| Task input |
*****
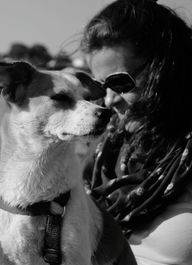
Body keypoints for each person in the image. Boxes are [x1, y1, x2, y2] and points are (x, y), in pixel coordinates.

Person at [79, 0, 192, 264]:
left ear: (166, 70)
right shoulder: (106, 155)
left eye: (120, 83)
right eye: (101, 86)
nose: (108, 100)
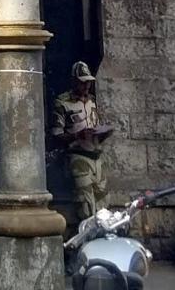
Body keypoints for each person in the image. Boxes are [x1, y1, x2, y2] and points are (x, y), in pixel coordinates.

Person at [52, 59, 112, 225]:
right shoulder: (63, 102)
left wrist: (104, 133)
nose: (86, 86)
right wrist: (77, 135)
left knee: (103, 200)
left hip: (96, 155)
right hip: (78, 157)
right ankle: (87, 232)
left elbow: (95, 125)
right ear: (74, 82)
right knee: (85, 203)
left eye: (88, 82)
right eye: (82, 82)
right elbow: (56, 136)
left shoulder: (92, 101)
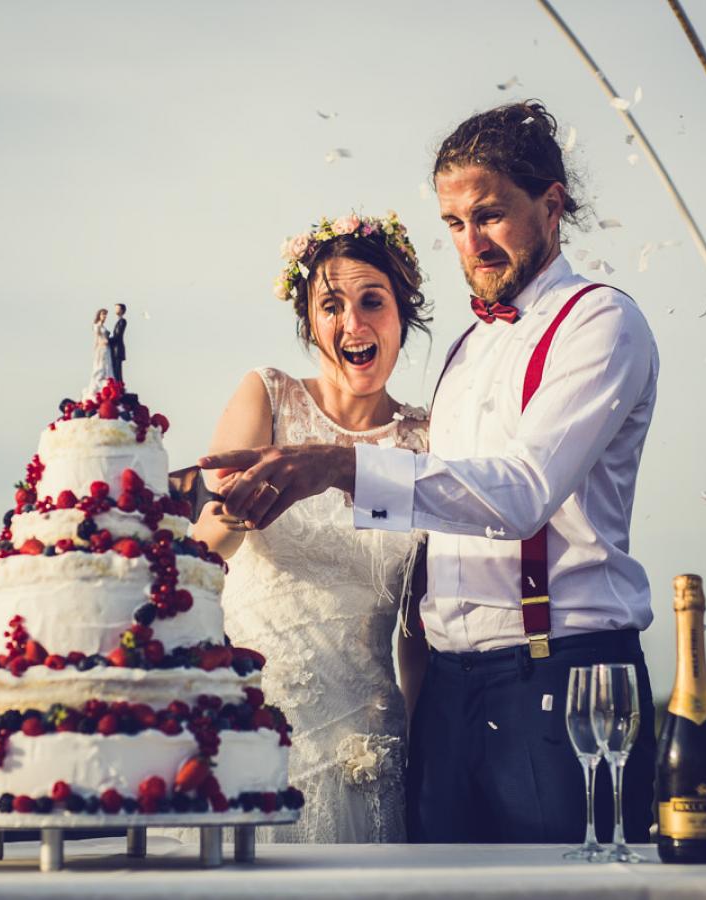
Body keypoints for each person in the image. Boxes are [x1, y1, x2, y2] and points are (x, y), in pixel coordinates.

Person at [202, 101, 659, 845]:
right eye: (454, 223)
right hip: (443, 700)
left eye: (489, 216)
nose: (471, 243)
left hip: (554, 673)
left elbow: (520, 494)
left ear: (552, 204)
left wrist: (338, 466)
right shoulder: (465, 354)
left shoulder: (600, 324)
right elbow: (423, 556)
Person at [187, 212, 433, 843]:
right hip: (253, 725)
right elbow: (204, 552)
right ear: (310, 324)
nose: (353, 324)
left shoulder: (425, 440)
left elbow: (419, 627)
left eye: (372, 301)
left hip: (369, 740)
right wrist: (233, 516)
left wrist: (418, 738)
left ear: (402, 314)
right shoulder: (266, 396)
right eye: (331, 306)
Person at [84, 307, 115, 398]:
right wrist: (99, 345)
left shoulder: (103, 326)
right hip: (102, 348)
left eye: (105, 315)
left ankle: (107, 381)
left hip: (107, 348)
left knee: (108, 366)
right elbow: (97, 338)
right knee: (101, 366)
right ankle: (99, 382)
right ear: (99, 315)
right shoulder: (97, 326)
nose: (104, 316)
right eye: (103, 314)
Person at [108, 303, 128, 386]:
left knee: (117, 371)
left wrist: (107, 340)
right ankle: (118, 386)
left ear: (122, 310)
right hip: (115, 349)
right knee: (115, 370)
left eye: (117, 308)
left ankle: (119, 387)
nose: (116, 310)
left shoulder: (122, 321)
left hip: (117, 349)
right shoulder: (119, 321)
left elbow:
*****
| What this task involves |
Transcribe the records above exactly, omitting every picture they contain.

| Solution below |
Body keypoints for each person in the image. Boxes are [x1, y1, x2, y2] and points are (x, y), in pixel coordinates.

Person at [79, 0, 192, 264]:
left ear: (166, 70)
right shoulder: (106, 155)
left eye: (120, 83)
right eye: (101, 86)
nose: (108, 100)
Body keypoints for each person in the image. Boxes are [x1, y1, x2, y2] and points are (x, y), in pixel coordinates.

Person at [52, 59, 112, 225]:
right shoulder: (63, 102)
left wrist: (104, 133)
nose: (86, 86)
right wrist: (77, 135)
left knee: (103, 200)
left hip: (96, 155)
right hip: (78, 157)
right ankle: (87, 232)
left elbow: (95, 125)
right ear: (74, 82)
right knee: (85, 203)
left eye: (88, 82)
right eye: (82, 82)
right elbow: (56, 136)
left shoulder: (92, 101)
Body keypoints for each person in the image. Boxes are [x1, y1, x2, y2] and points are (x, y), in pixel coordinates.

Person at [202, 101, 659, 845]:
right eye: (454, 223)
right hip: (443, 700)
left eye: (489, 216)
nose: (471, 243)
left hip: (554, 673)
left elbow: (520, 494)
left ear: (552, 204)
left wrist: (338, 466)
right shoulder: (465, 354)
left shoulder: (600, 324)
right elbow: (423, 556)
Person at [187, 212, 433, 843]:
right hip: (253, 725)
right elbow: (204, 552)
right ear: (310, 324)
nose: (353, 324)
left shoulder: (425, 440)
left elbow: (419, 627)
left eye: (372, 301)
left hip: (369, 740)
right wrist: (233, 516)
left wrist: (418, 738)
left ear: (402, 314)
right shoulder: (266, 396)
right eye: (331, 306)
Person at [84, 307, 115, 398]:
right wrist: (99, 345)
left shoulder: (103, 326)
right hip: (102, 348)
left eye: (105, 315)
left ankle: (107, 381)
left hip: (107, 348)
left knee: (108, 366)
right elbow: (97, 338)
right knee: (101, 366)
right ankle: (99, 382)
right ear: (99, 315)
right shoulder: (97, 326)
nose: (104, 316)
right eye: (103, 314)
Person at [108, 303, 128, 386]:
left knee: (117, 371)
left wrist: (107, 340)
right ankle: (118, 386)
left ear: (122, 310)
right hip: (115, 349)
right knee: (115, 370)
left eye: (117, 308)
left ankle: (119, 387)
nose: (116, 310)
left shoulder: (122, 321)
left hip: (117, 349)
right shoulder: (119, 321)
left elbow:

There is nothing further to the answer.